On 9 May 2016, we successfully obtained for the organisation a CRO against their ex-employee. This is the first time an employer has commenced proceedings in the High Court specifically to obtain a CRO to restrain an ex-employee's ability to bring claims against them in the Employment Tribunals. 

In July 2015, we first successfully argued that the High Court had the jurisdiction to issue a CRO to restrain proceedings in the Employment Tribunal. In April 2016, the High Court then had to consider whether the employee had been issuing claims that were 'totally without merit', which is quite a high legal threshold. The difficultly the High Court faced was that the Employment Tribunals have a much lower threshold when striking out claims, that of 'no reasonable prospect of success'. In this case, the High Court examined all the Employment Tribunal Judgments and ultimately concluded that this particular employee had persistently issued claims that were totally without merit and so it was reasonable for the High Court to restrain them from issuing claims against the Trust in both the Employment Tribunals and the Civil Courts.
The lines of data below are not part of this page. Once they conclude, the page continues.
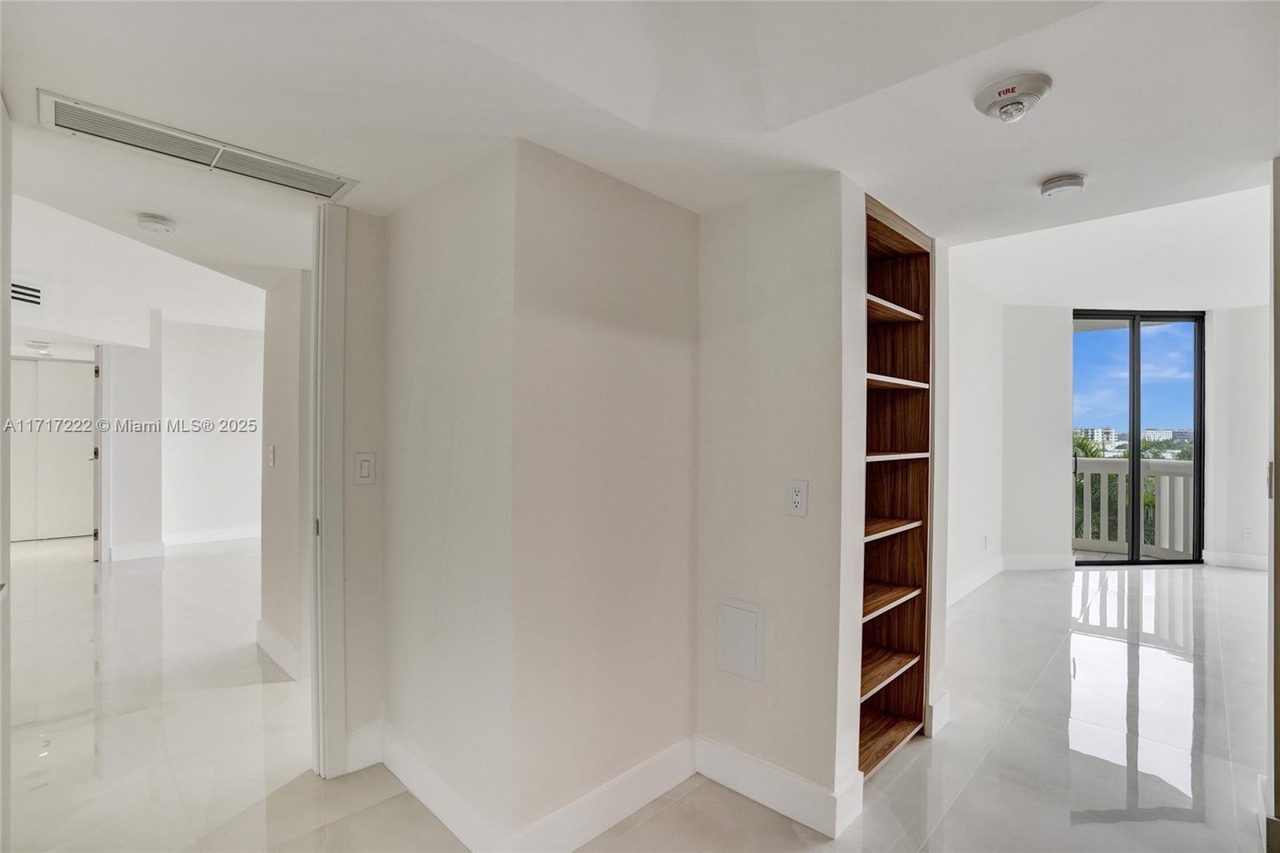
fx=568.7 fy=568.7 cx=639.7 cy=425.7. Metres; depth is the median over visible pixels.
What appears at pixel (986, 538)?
wall socket
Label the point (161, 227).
smoke detector
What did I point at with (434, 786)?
baseboard
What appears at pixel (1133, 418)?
sliding glass door
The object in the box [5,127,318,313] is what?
hallway ceiling
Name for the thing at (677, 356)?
center wall
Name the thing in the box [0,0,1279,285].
ceiling
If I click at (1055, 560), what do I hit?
baseboard
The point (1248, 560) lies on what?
baseboard
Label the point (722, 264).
wall
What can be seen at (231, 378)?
far room wall
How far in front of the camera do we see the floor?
2.43 m
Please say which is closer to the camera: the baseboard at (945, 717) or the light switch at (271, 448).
the baseboard at (945, 717)
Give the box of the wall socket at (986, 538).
[980,534,988,548]
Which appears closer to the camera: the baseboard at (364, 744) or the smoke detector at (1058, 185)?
the smoke detector at (1058, 185)
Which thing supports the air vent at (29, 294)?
attached to the far left wall
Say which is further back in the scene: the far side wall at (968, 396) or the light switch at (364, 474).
the far side wall at (968, 396)
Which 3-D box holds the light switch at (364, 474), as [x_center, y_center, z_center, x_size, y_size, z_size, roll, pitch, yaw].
[-1.056,0.163,2.181,0.013,0.122,0.074,0,0,44]
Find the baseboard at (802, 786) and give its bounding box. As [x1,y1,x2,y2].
[695,735,864,838]
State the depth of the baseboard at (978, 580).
4.68 m
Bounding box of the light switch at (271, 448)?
[267,444,275,466]
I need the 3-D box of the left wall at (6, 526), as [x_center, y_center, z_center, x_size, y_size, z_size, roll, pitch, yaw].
[-1.486,0.255,1.187,0.824,2.153,0.235,0,0,44]
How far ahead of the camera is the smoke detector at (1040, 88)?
1.41 m
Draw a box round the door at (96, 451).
[91,344,103,562]
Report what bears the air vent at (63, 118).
attached to the ceiling at (1053, 165)
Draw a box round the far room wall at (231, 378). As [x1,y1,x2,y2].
[164,316,266,541]
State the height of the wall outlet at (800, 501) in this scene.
0.119 m
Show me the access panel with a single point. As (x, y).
(734, 610)
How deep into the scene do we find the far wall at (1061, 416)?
5.36 m
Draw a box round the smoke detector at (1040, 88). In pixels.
[973,72,1051,122]
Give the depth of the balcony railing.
6.28 m
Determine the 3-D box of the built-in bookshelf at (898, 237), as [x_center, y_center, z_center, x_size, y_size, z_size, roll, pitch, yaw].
[0.895,0.289,2.364,0.350,2.138,0.702,0,0,44]
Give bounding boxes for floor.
[0,539,1277,852]
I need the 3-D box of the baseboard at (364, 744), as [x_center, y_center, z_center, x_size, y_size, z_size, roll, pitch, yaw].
[-1.082,1.253,2.210,0.016,0.143,0.144,0,0,44]
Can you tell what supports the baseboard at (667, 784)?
attached to the center wall at (677, 356)
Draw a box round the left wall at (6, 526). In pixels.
[0,94,12,852]
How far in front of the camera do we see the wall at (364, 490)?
2.20 m
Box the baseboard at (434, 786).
[377,723,511,852]
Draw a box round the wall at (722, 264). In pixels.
[696,170,864,836]
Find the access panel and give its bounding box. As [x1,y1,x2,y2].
[716,596,766,681]
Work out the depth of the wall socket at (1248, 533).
5.40 m
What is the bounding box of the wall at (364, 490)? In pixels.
[336,205,387,774]
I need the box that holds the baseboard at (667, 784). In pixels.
[507,734,699,852]
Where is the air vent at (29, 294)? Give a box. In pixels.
[10,279,43,306]
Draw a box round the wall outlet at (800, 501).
[785,479,809,517]
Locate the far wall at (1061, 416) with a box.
[1004,304,1270,573]
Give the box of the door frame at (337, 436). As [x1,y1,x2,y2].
[309,196,348,781]
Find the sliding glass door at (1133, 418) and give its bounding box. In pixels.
[1072,311,1204,566]
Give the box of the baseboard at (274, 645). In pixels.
[256,619,303,680]
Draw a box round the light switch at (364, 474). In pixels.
[353,451,376,484]
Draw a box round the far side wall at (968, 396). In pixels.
[940,262,1005,606]
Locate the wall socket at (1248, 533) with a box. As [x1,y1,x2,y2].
[1240,526,1253,540]
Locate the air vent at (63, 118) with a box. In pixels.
[36,89,358,202]
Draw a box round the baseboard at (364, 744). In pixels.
[344,723,383,772]
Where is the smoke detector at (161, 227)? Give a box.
[136,212,177,232]
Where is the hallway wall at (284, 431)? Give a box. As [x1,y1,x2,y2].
[258,266,311,681]
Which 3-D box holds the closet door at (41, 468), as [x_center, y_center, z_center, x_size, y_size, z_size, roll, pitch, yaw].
[-6.843,0.291,6.472,0.088,2.032,0.929,0,0,44]
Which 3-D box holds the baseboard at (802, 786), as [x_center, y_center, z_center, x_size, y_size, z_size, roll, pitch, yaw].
[0.454,1.267,2.031,0.613,0.135,0.018,0,0,44]
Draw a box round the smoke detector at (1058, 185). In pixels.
[1038,172,1085,198]
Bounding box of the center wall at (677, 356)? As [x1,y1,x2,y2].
[506,140,700,849]
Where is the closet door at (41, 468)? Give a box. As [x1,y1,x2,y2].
[10,358,94,542]
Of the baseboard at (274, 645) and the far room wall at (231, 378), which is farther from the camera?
the far room wall at (231, 378)
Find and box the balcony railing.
[1073,455,1195,558]
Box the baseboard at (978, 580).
[945,554,1005,607]
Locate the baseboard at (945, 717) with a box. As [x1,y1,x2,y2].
[928,690,951,735]
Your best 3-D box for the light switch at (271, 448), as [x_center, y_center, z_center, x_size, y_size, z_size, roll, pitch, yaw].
[-2.170,0.174,3.346,0.072,0.122,0.019,0,0,44]
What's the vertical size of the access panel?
0.266 m
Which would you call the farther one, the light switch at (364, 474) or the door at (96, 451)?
the door at (96, 451)
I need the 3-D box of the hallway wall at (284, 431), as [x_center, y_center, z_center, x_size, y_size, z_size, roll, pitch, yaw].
[-1.887,0.111,3.115,0.991,2.397,0.129,0,0,44]
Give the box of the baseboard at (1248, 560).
[1203,550,1267,570]
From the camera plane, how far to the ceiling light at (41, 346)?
5.71 m
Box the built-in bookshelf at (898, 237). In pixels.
[857,188,934,776]
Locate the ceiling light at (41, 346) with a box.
[26,340,51,353]
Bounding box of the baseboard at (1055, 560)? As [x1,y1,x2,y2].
[1001,552,1075,570]

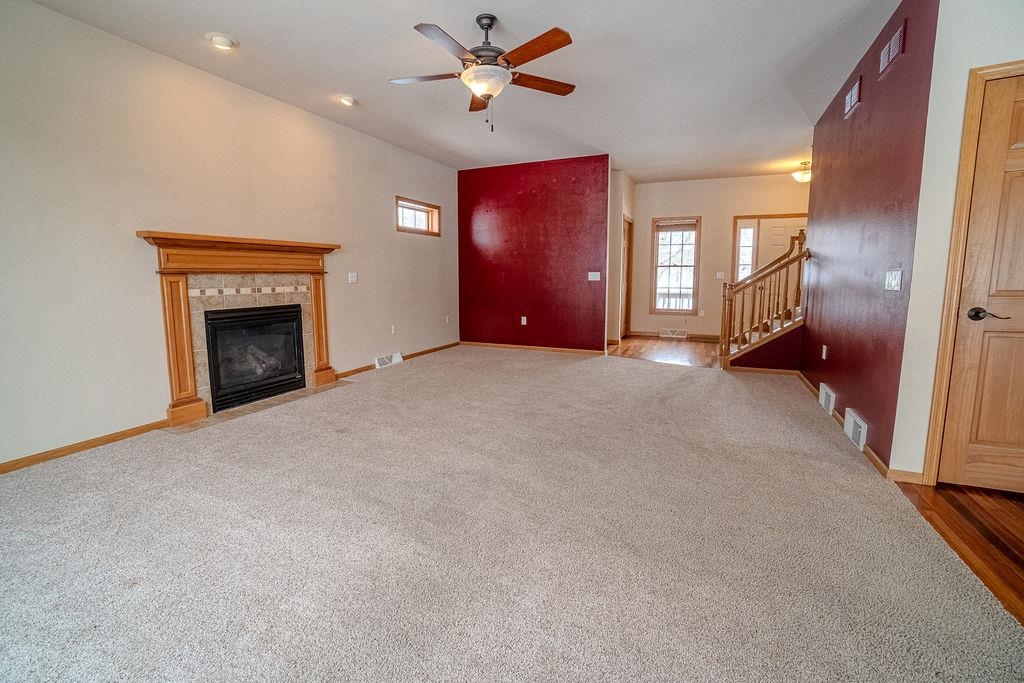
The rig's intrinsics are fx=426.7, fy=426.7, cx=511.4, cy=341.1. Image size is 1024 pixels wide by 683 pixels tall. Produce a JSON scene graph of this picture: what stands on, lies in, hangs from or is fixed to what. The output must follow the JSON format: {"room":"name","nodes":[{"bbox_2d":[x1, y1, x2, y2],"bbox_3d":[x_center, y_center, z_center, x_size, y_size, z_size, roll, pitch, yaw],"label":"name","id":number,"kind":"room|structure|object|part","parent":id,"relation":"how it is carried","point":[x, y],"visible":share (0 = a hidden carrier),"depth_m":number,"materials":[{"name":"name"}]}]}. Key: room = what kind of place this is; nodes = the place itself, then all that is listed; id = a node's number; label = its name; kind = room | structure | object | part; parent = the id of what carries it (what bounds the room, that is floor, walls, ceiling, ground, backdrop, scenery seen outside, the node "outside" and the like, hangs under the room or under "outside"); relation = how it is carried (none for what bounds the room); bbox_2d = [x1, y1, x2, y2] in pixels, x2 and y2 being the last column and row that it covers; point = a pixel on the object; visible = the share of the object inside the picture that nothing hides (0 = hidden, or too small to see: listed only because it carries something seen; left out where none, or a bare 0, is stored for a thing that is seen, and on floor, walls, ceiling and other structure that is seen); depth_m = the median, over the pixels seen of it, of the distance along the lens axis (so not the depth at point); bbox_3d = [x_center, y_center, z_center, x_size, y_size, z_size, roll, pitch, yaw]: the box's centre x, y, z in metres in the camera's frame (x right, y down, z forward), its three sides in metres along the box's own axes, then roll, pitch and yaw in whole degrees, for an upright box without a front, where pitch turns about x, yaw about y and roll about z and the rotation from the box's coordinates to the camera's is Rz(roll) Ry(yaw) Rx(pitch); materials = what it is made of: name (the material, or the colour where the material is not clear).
{"room":"living room","nodes":[
{"label":"living room","id":0,"kind":"room"},
{"bbox_2d":[0,0,458,470],"bbox_3d":[-2.306,-0.823,3.853,0.144,2.799,7.116,3,8,24],"label":"left wall","id":1,"kind":"structure","parent":0,"point":[399,182],"depth_m":3.02,"materials":[{"name":"paint"}]},
{"bbox_2d":[0,419,168,474],"bbox_3d":[-3.196,0.795,2.092,0.014,0.074,2.762,3,8,24],"label":"baseboard","id":2,"kind":"structure","parent":1,"relation":"attached to","point":[83,447],"depth_m":2.82,"materials":[{"name":"brown wood"}]},
{"bbox_2d":[137,230,339,427],"bbox_3d":[-2.291,-0.162,3.839,0.330,1.423,1.719,3,8,24],"label":"fireplace","id":3,"kind":"object","parent":1,"relation":"attached to","point":[175,383],"visible":0.96,"depth_m":3.54,"materials":[{"name":"brown wood"}]},
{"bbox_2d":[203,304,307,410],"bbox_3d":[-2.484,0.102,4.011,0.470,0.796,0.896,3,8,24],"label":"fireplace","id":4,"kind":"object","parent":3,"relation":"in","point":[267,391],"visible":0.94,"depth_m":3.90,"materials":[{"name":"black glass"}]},
{"bbox_2d":[347,272,357,283],"bbox_3d":[-1.795,-0.718,4.816,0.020,0.120,0.118,3,8,24],"label":"light switch","id":5,"kind":"object","parent":1,"relation":"attached to","point":[353,277],"visible":0.98,"depth_m":4.81,"materials":[{"name":"white plastic"}]},
{"bbox_2d":[374,352,403,368],"bbox_3d":[-1.565,0.234,5.444,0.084,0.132,0.438,3,8,24],"label":"floor vent","id":6,"kind":"object","parent":1,"relation":"attached to","point":[399,359],"visible":0.96,"depth_m":5.39,"materials":[{"name":"white metal"}]},
{"bbox_2d":[390,324,396,334],"bbox_3d":[-1.527,-0.150,5.499,0.019,0.123,0.074,3,8,24],"label":"wall socket","id":7,"kind":"object","parent":1,"relation":"attached to","point":[393,329],"visible":0.99,"depth_m":5.49,"materials":[{"name":"white plastic"}]},
{"bbox_2d":[333,340,461,380],"bbox_3d":[-1.416,0.217,5.856,0.015,0.077,2.747,3,8,24],"label":"baseboard","id":8,"kind":"structure","parent":1,"relation":"attached to","point":[433,349],"depth_m":5.57,"materials":[{"name":"brown wood"}]},
{"bbox_2d":[395,195,440,235],"bbox_3d":[-1.347,-1.715,5.904,0.144,0.448,1.049,3,8,24],"label":"small window","id":9,"kind":"structure","parent":1,"relation":"in","point":[421,208],"depth_m":5.98,"materials":[{"name":"brown"}]},
{"bbox_2d":[444,315,449,323],"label":"wall socket","id":10,"kind":"object","parent":1,"relation":"attached to","point":[447,321],"visible":0.99,"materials":[{"name":"white plastic"}]},
{"bbox_2d":[23,0,901,182],"bbox_3d":[0.872,-2.159,3.142,6.417,0.117,9.329,3,8,24],"label":"ceiling","id":11,"kind":"structure","parent":0,"point":[483,2],"depth_m":3.30,"materials":[{"name":"white paint"}]},
{"bbox_2d":[205,32,237,49],"bbox_3d":[-2.004,-2.070,2.947,0.196,0.044,0.195,3,8,24],"label":"recessed light","id":12,"kind":"object","parent":11,"relation":"in","point":[219,40],"visible":0.99,"depth_m":2.92,"materials":[{"name":"white"}]},
{"bbox_2d":[336,94,357,106],"bbox_3d":[-1.520,-2.227,3.942,0.195,0.049,0.194,3,8,24],"label":"recessed light","id":13,"kind":"object","parent":11,"relation":"in","point":[345,98],"visible":0.99,"depth_m":3.91,"materials":[{"name":"white"}]},
{"bbox_2d":[388,14,576,132],"bbox_3d":[-0.168,-1.709,2.762,1.241,0.689,1.224,0,8,0],"label":"ceiling fan","id":14,"kind":"object","parent":11,"relation":"hanging from","point":[475,84],"visible":0.99,"depth_m":2.68,"materials":[{"name":"brown metal"}]},
{"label":"fan blade","id":15,"kind":"part","parent":14,"relation":"part of","materials":[{"name":"brown wood"}]},
{"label":"blade","id":16,"kind":"part","parent":14,"relation":"part of","materials":[{"name":"brown wood"}]},
{"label":"blade","id":17,"kind":"part","parent":14,"relation":"part of","materials":[{"name":"brown wood"}]},
{"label":"motor housing","id":18,"kind":"part","parent":14,"relation":"part of","materials":[{"name":"metal"}]},
{"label":"blade","id":19,"kind":"part","parent":14,"relation":"part of","materials":[{"name":"brown wood"}]},
{"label":"fan blade","id":20,"kind":"part","parent":14,"relation":"part of","materials":[{"name":"brown wood"}]},
{"bbox_2d":[792,160,811,182],"bbox_3d":[4.226,-2.429,6.128,0.336,0.264,0.332,3,8,24],"label":"ceiling light","id":21,"kind":"object","parent":11,"relation":"attached to","point":[804,176],"visible":0.79,"depth_m":6.08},
{"bbox_2d":[0,345,1023,682],"bbox_3d":[-0.207,0.748,2.962,5.411,0.100,7.535,3,8,24],"label":"carpet floor","id":22,"kind":"structure","parent":0,"point":[391,379],"depth_m":1.81,"materials":[{"name":"carpet"}]},
{"bbox_2d":[170,380,350,433],"bbox_3d":[-2.166,0.559,3.891,0.514,0.015,1.387,3,8,24],"label":"tile hearth","id":23,"kind":"object","parent":22,"relation":"in","point":[255,407],"visible":0.69,"depth_m":3.71,"materials":[{"name":"beige"}]},
{"bbox_2d":[456,155,610,352],"bbox_3d":[0.262,-1.239,6.452,2.445,2.755,0.126,3,8,24],"label":"red wall","id":24,"kind":"structure","parent":0,"point":[572,188],"depth_m":6.33,"materials":[{"name":"red paint"}]},
{"bbox_2d":[520,316,527,325],"bbox_3d":[0.174,-0.310,6.406,0.075,0.127,0.017,3,8,24],"label":"wall socket","id":25,"kind":"object","parent":24,"relation":"attached to","point":[522,319],"visible":0.99,"depth_m":6.40,"materials":[{"name":"white plastic"}]},
{"bbox_2d":[459,341,606,354],"bbox_3d":[0.247,0.102,6.510,2.415,0.075,0.014,3,8,24],"label":"baseboard","id":26,"kind":"structure","parent":24,"relation":"attached to","point":[477,343],"depth_m":6.46,"materials":[{"name":"brown wood"}]},
{"bbox_2d":[588,271,600,280],"bbox_3d":[1.162,-0.916,6.006,0.152,0.120,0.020,3,8,24],"label":"light switch","id":27,"kind":"object","parent":24,"relation":"attached to","point":[592,279],"visible":0.99,"depth_m":6.01,"materials":[{"name":"white plastic"}]},
{"bbox_2d":[607,167,634,347],"bbox_3d":[1.830,-1.393,7.390,0.145,2.807,1.662,3,8,24],"label":"hallway side wall","id":28,"kind":"structure","parent":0,"point":[628,198],"depth_m":6.99,"materials":[{"name":"beige paint"}]},
{"bbox_2d":[620,216,633,337],"bbox_3d":[2.003,-1.090,7.545,0.112,2.100,0.939,3,8,24],"label":"hallway door","id":29,"kind":"structure","parent":28,"relation":"in","point":[628,231],"depth_m":7.71,"materials":[{"name":"brown wood"}]},
{"bbox_2d":[607,336,720,367],"bbox_3d":[2.550,0.164,6.618,2.982,0.101,2.833,3,8,24],"label":"hallway floor","id":30,"kind":"structure","parent":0,"point":[678,351],"depth_m":6.41,"materials":[{"name":"brown wood"}]},
{"bbox_2d":[718,227,805,368],"bbox_3d":[3.088,-0.535,5.157,1.019,1.754,0.706,3,8,24],"label":"staircase","id":31,"kind":"object","parent":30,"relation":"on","point":[750,335],"visible":0.89,"depth_m":5.06,"materials":[{"name":"brown wood"}]},
{"bbox_2d":[629,172,809,339],"bbox_3d":[3.829,-1.396,7.373,3.589,2.803,0.137,3,8,24],"label":"entry wall","id":32,"kind":"structure","parent":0,"point":[660,194],"depth_m":7.45,"materials":[{"name":"beige paint"}]},
{"bbox_2d":[660,328,687,338],"bbox_3d":[2.931,-0.149,7.722,0.508,0.158,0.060,3,8,24],"label":"floor vent","id":33,"kind":"object","parent":32,"relation":"attached to","point":[670,333],"visible":0.99,"depth_m":7.71,"materials":[{"name":"white metal"}]},
{"bbox_2d":[626,330,721,341],"bbox_3d":[3.115,-0.082,7.592,2.358,0.096,0.014,3,8,24],"label":"baseboard","id":34,"kind":"structure","parent":32,"relation":"attached to","point":[714,339],"depth_m":7.62,"materials":[{"name":"brown wood"}]},
{"bbox_2d":[651,216,700,314],"bbox_3d":[2.961,-1.330,7.701,0.807,1.733,0.141,3,8,24],"label":"window","id":35,"kind":"structure","parent":32,"relation":"in","point":[680,265],"depth_m":7.71,"materials":[{"name":"brown"}]},
{"bbox_2d":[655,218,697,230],"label":"window blind","id":36,"kind":"object","parent":35,"relation":"attached to","point":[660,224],"visible":0.99,"depth_m":7.53,"materials":[{"name":"brown wood"}]},
{"bbox_2d":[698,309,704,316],"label":"wall socket","id":37,"kind":"object","parent":32,"relation":"attached to","point":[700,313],"visible":0.99,"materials":[{"name":"white plastic"}]},
{"bbox_2d":[715,271,725,279],"bbox_3d":[3.576,-1.127,7.318,0.123,0.129,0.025,3,8,24],"label":"light switch","id":38,"kind":"object","parent":32,"relation":"attached to","point":[720,275],"visible":0.99,"depth_m":7.32,"materials":[{"name":"white plastic"}]},
{"bbox_2d":[735,221,757,281],"bbox_3d":[3.931,-1.270,7.186,0.261,1.473,0.078,3,8,24],"label":"sidelight window","id":39,"kind":"structure","parent":32,"relation":"in","point":[742,255],"depth_m":7.15,"materials":[{"name":"white glass"}]},
{"bbox_2d":[756,216,807,270],"bbox_3d":[4.606,-1.030,7.089,0.864,1.946,0.106,3,8,24],"label":"front door","id":40,"kind":"structure","parent":32,"relation":"in","point":[774,233],"depth_m":7.09,"materials":[{"name":"white paint"}]},
{"bbox_2d":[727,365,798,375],"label":"baseboard","id":41,"kind":"structure","parent":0,"point":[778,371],"depth_m":4.96,"materials":[{"name":"brown wood"}]},
{"bbox_2d":[800,0,938,472],"bbox_3d":[2.788,-0.782,3.557,0.132,2.798,2.758,3,8,24],"label":"red wall","id":42,"kind":"structure","parent":0,"point":[824,124],"depth_m":2.91,"materials":[{"name":"red paint"}]},
{"bbox_2d":[821,344,827,359],"bbox_3d":[2.790,0.096,3.811,0.016,0.123,0.071,3,8,24],"label":"wall socket","id":43,"kind":"object","parent":42,"relation":"attached to","point":[824,347],"visible":0.98,"depth_m":3.80,"materials":[{"name":"white plastic"}]},
{"bbox_2d":[818,383,835,415],"bbox_3d":[2.666,0.487,3.615,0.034,0.174,0.354,3,8,24],"label":"wall vent","id":44,"kind":"object","parent":42,"relation":"attached to","point":[830,409],"visible":0.97,"depth_m":3.56,"materials":[{"name":"white metal"}]},
{"bbox_2d":[797,371,902,479],"bbox_3d":[2.763,0.572,3.736,0.017,0.077,2.995,3,8,24],"label":"baseboard","id":45,"kind":"structure","parent":42,"relation":"attached to","point":[882,468],"depth_m":2.65,"materials":[{"name":"brown wood"}]},
{"bbox_2d":[843,76,861,117],"bbox_3d":[2.728,-1.946,3.420,0.014,0.184,0.356,3,8,24],"label":"air vent","id":46,"kind":"object","parent":42,"relation":"attached to","point":[854,90],"visible":0.99,"depth_m":3.39,"materials":[{"name":"metal"}]},
{"bbox_2d":[843,408,867,450],"bbox_3d":[2.385,0.605,2.974,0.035,0.177,0.365,3,8,24],"label":"wall vent","id":47,"kind":"object","parent":42,"relation":"attached to","point":[860,443],"visible":0.98,"depth_m":2.93,"materials":[{"name":"white metal"}]},
{"bbox_2d":[878,19,906,76],"bbox_3d":[2.389,-1.830,2.681,0.014,0.187,0.342,3,8,24],"label":"wall vent","id":48,"kind":"object","parent":42,"relation":"attached to","point":[894,42],"visible":0.99,"depth_m":2.65,"materials":[{"name":"metal"}]},
{"bbox_2d":[884,269,901,290],"bbox_3d":[2.273,-0.364,2.546,0.019,0.123,0.179,3,8,24],"label":"light switch","id":49,"kind":"object","parent":42,"relation":"attached to","point":[890,279],"visible":0.98,"depth_m":2.53,"materials":[{"name":"white plastic"}]},
{"bbox_2d":[889,1,1023,481],"bbox_3d":[2.863,-0.548,1.938,1.516,2.740,0.130,3,8,24],"label":"door wall","id":50,"kind":"structure","parent":0,"point":[1004,56],"depth_m":2.19,"materials":[{"name":"white paint"}]},
{"bbox_2d":[887,468,924,484],"bbox_3d":[2.202,0.752,2.372,0.170,0.074,0.014,3,8,24],"label":"baseboard","id":51,"kind":"structure","parent":50,"relation":"attached to","point":[896,474],"depth_m":2.37,"materials":[{"name":"brown wood"}]},
{"bbox_2d":[922,58,1023,485],"bbox_3d":[2.668,-0.245,2.038,0.943,2.135,0.160,3,8,24],"label":"door frame","id":52,"kind":"structure","parent":50,"relation":"attached to","point":[970,156],"depth_m":2.15,"materials":[{"name":"brown wood"}]},
{"bbox_2d":[937,70,1023,497],"bbox_3d":[2.670,-0.190,1.983,0.859,2.028,0.099,3,8,24],"label":"wooden door","id":53,"kind":"structure","parent":50,"relation":"in","point":[996,339],"depth_m":2.14,"materials":[{"name":"brown wood"}]},
{"bbox_3d":[2.394,-0.135,2.181,0.157,0.068,0.113,3,8,24],"label":"lever handle","id":54,"kind":"part","parent":53,"relation":"part of","materials":[{"name":"black metal"}]},
{"bbox_2d":[892,479,1023,625],"bbox_3d":[2.340,1.042,0.803,1.638,0.064,3.759,3,8,24],"label":"wood floor","id":55,"kind":"structure","parent":0,"point":[1022,566],"depth_m":1.94,"materials":[{"name":"brown wood"}]}
]}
This is a precedent setting case which, as well as opening up a new avenue of legal protection for employers, may also alter how Employment Tribunals deal with vexatious litigants in the future. In its Judgment, the High Court makes a practical and powerful suggestion that to assist to protect themselves from abuse, Employment Tribunals should make express findings that a claim has been brought 'totally without merit'. Such a finding  would make it much easier, and a more routine application, to then ask the High Court to make a CRO.